Contacté par Le commerce, le chef du Cabinet ministériel, Ernesto Álvarez, et le ministre de l’Énergie et des Mines n’ont pas répondu aux sollicitations. Des sources au sein du MINEM indiquent que la position de Portilla Barrera n’est pas assurée, le ministre Bravo De la Cruz n’étant pas au courant de son exclusion antérieure du Reinfo.
Dans des déclarations à Réseau Régional de Communication (RCR), Portilla a affirmé qu’il n’était actuellement titulaire d’aucune concession minière ni inscrit au Reinfo. Il a expliqué avoir abandonné un projet minier en 2012 après avoir constaté l’absence de minerai, entraînant l’expiration de ses concessions.
Il a également précisé qu’il a été exclu du Reinfo pour ne pas avoir régularisé sa situation, mais qu’il se consacre désormais à des activités académiques, de conseil, agricoles et d’élevage.

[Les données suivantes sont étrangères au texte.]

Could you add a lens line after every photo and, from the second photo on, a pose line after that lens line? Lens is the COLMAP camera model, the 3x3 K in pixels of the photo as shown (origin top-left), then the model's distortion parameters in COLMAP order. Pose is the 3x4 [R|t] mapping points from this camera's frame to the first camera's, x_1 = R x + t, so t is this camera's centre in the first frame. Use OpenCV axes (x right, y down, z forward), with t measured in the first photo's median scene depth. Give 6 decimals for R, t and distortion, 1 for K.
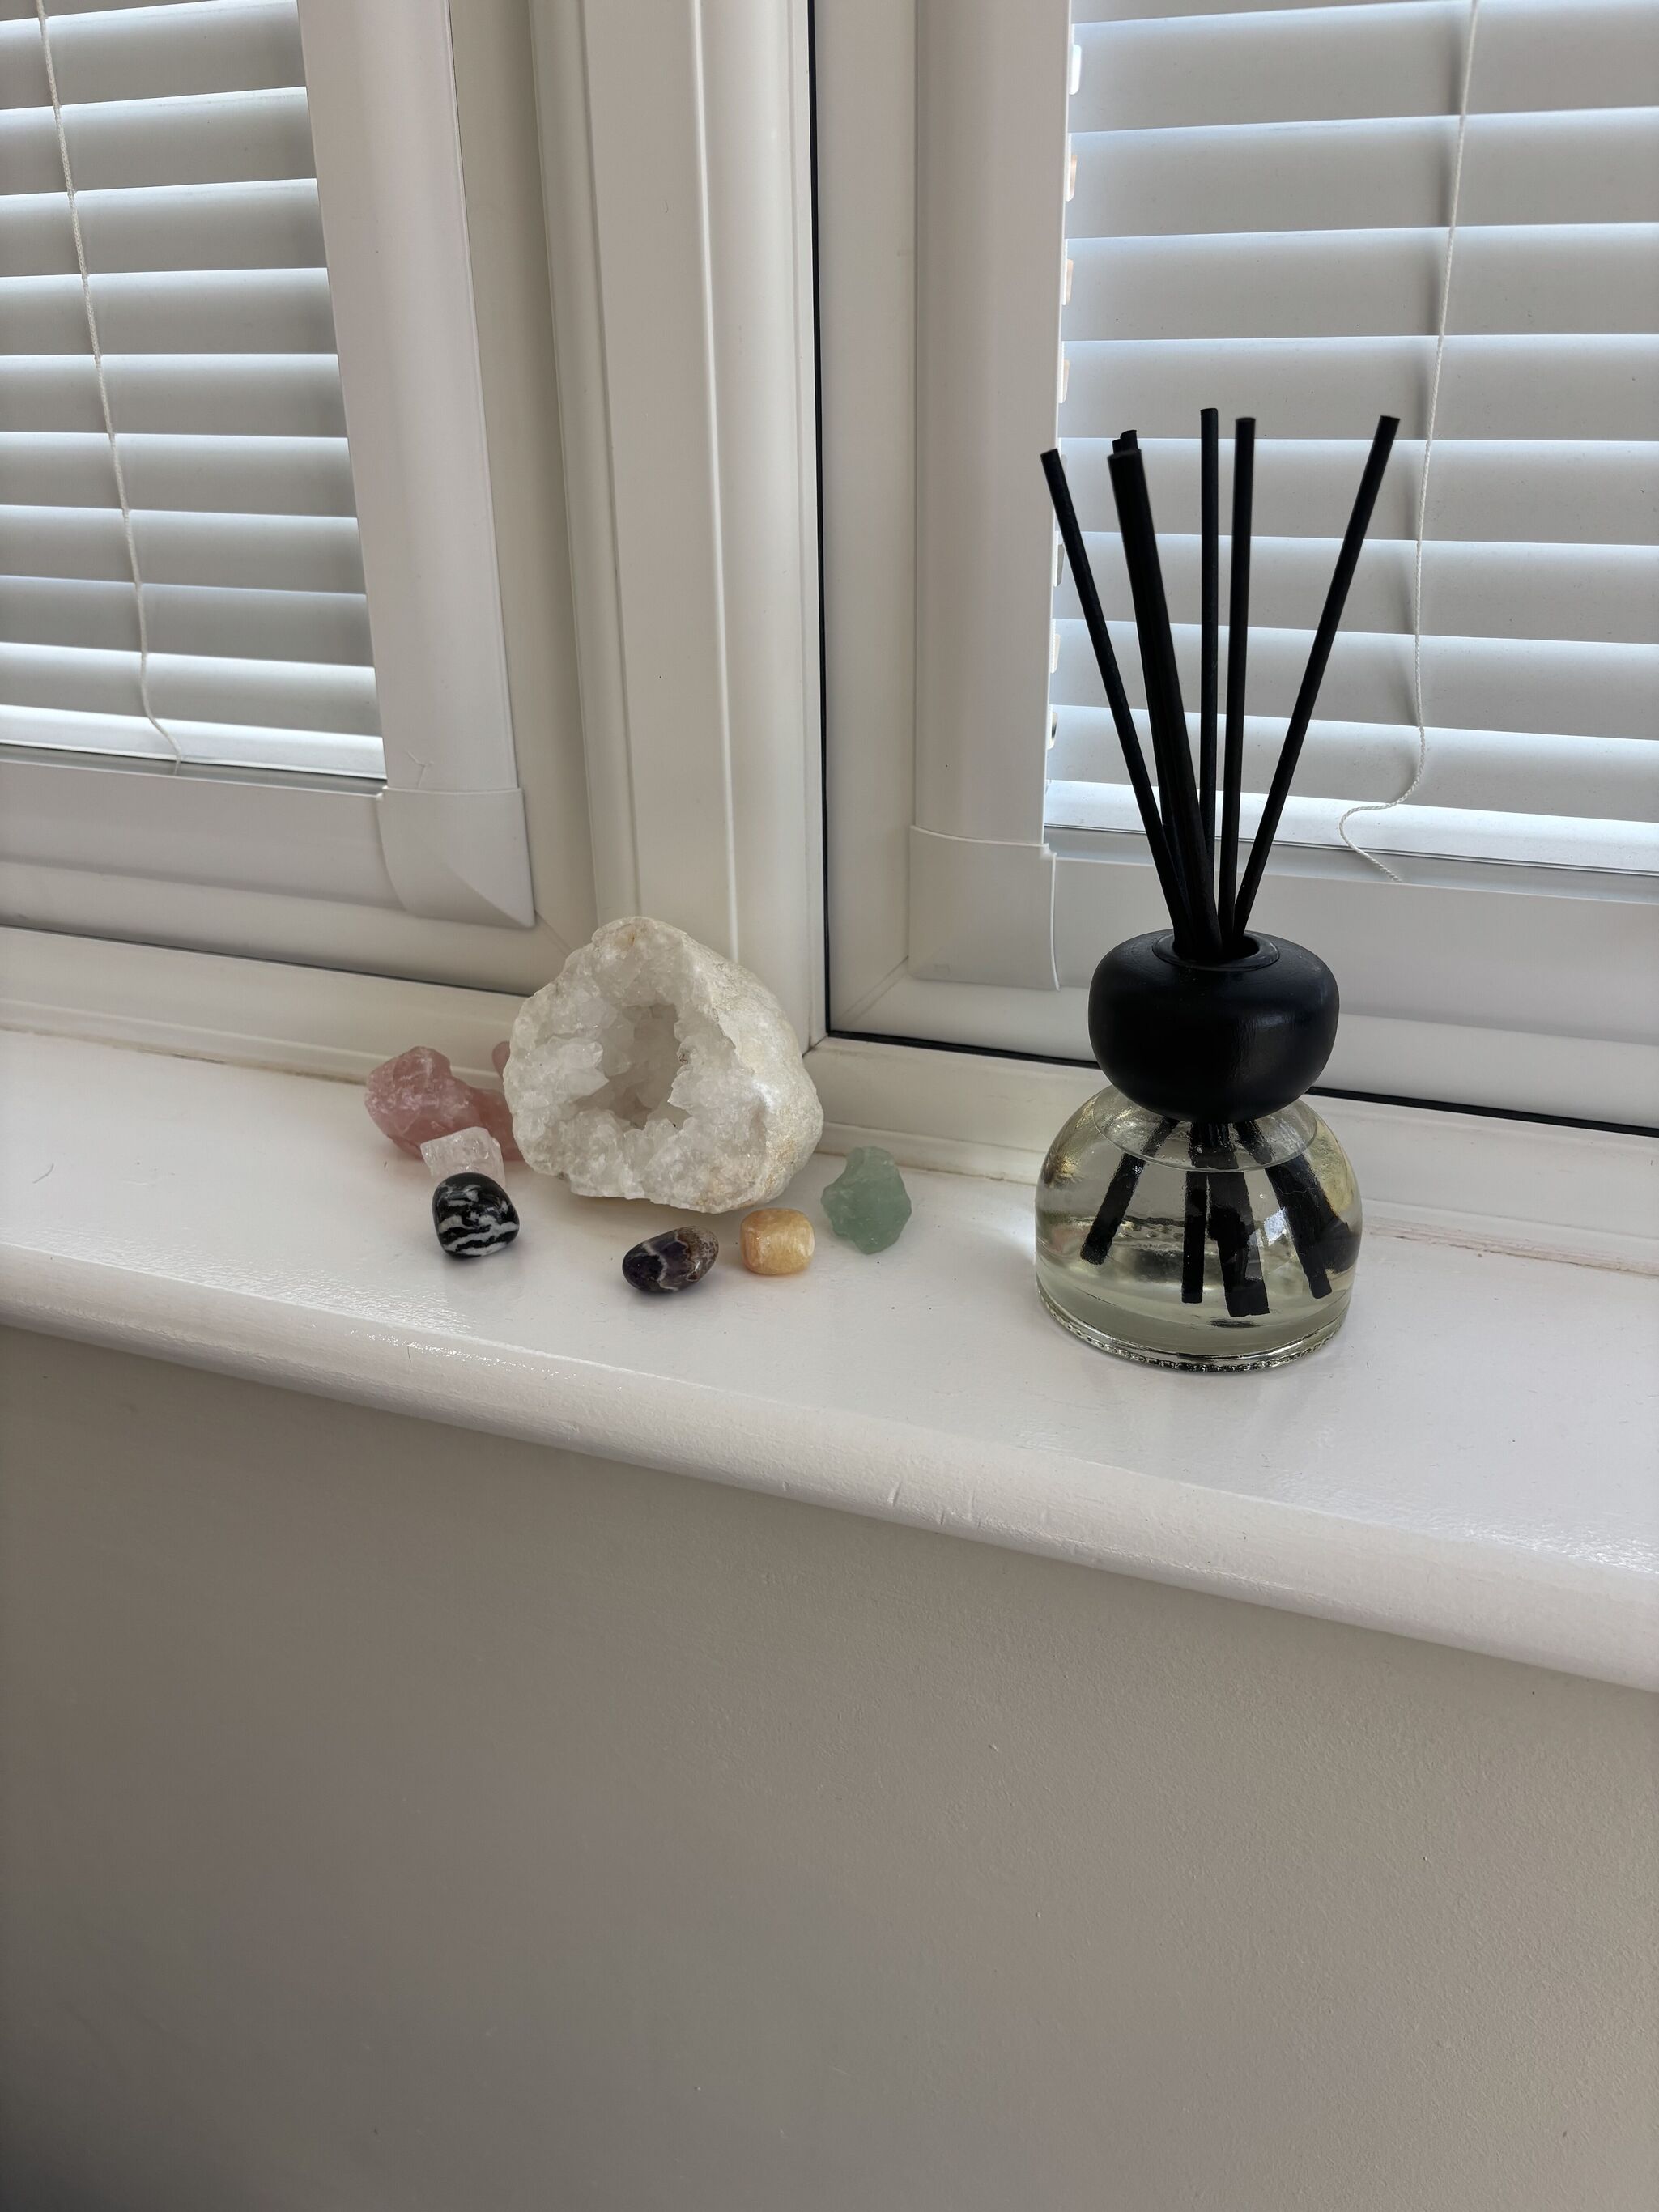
lens RADIAL K [[1682.1, 0, 837.6], [0, 1682.1, 1103.2], [0, 0, 1]] dist [-0.001242, -0.000731]
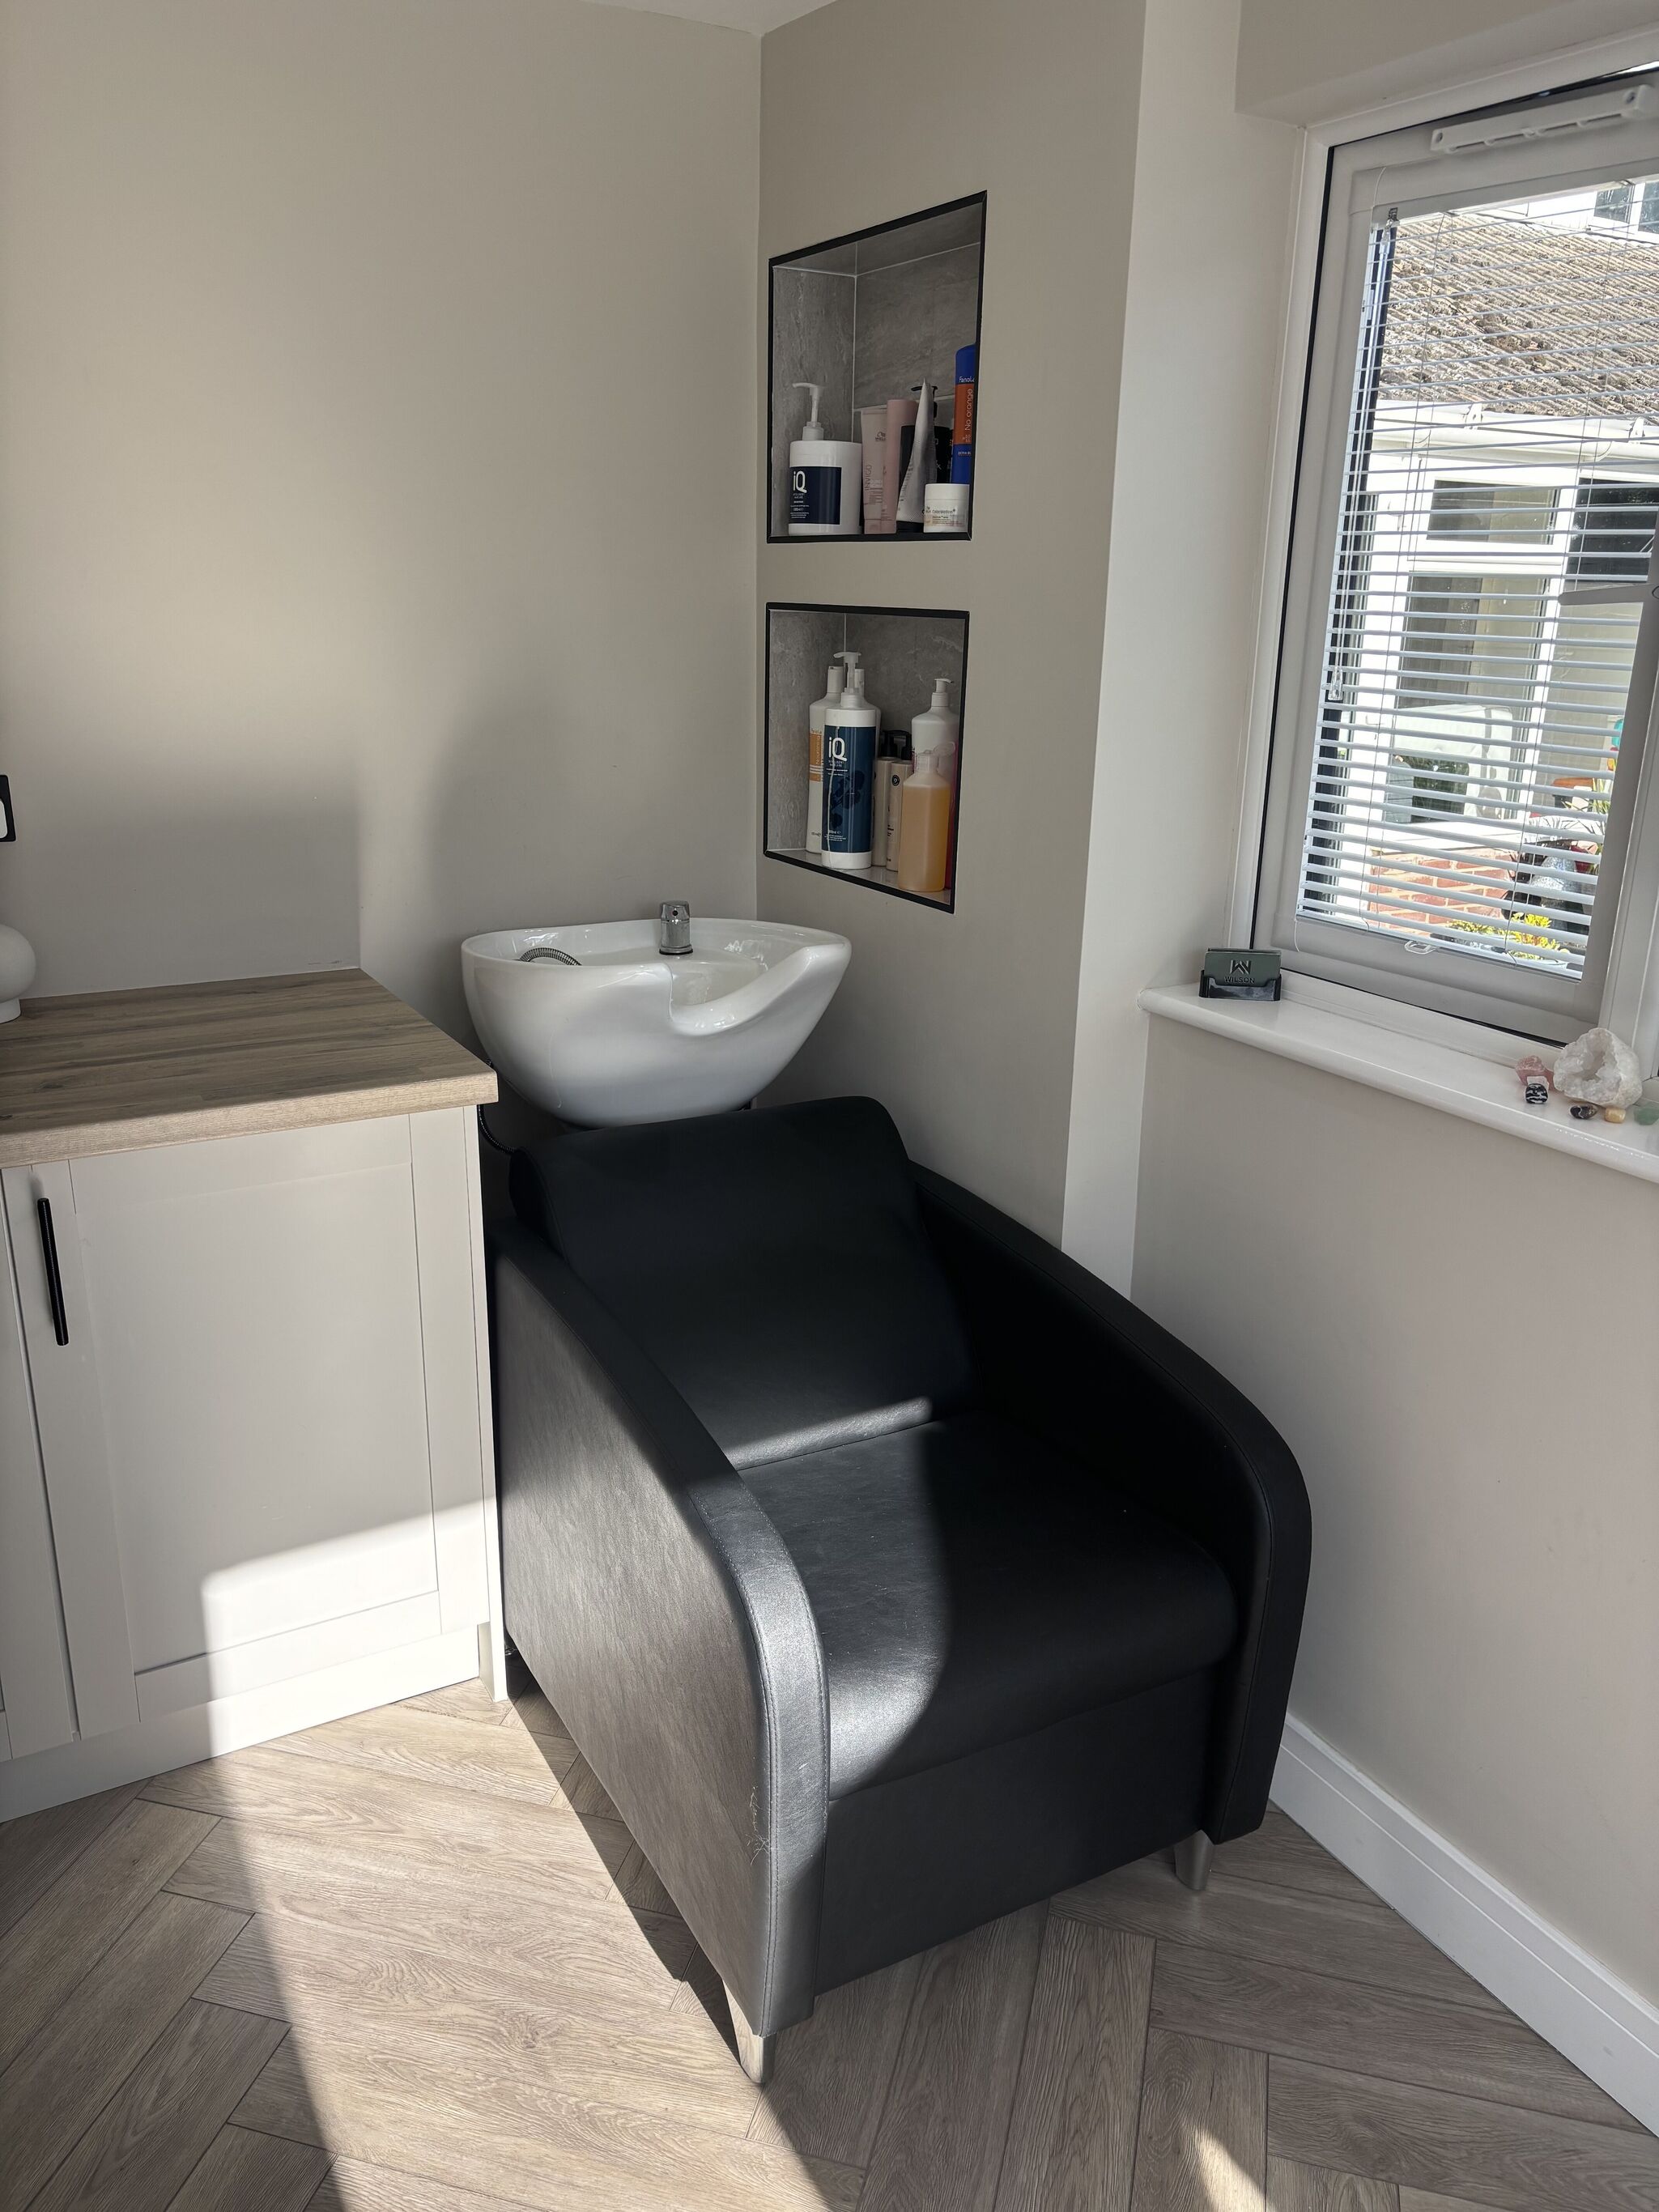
lens RADIAL K [[1682.1, 0, 830.7], [0, 1682.1, 1113.3], [0, 0, 1]] dist [-0.001242, -0.000731]
pose [[0.765406, 0.218143, -0.605448, 0.891876], [-0.278133, 0.960527, -0.005537, 0.581882], [0.580341, 0.172633, 0.795866, -3.006286]]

Selon les informations disponibles, Portilla Barrera a été exclu du processus de formalisation en juillet 2025 en vertu de la résolution directrice n° 0004-2025-MINEM/DGFM, aux côtés de 50 565 autres mineurs informels. Il figure également au Registre spécial des commerçants et transformateurs d’or (RECPO) en tant que directeur général de Servicios de Ingeniería de Minas Asociados SAC depuis 1996.
Il s’est présenté sans succès à la mairie de Caujul en 2002 et au poste de conseiller régional de Canta en 2022, à chaque fois sous l’étiquette du parti Somos Perú, actuellement au pouvoir.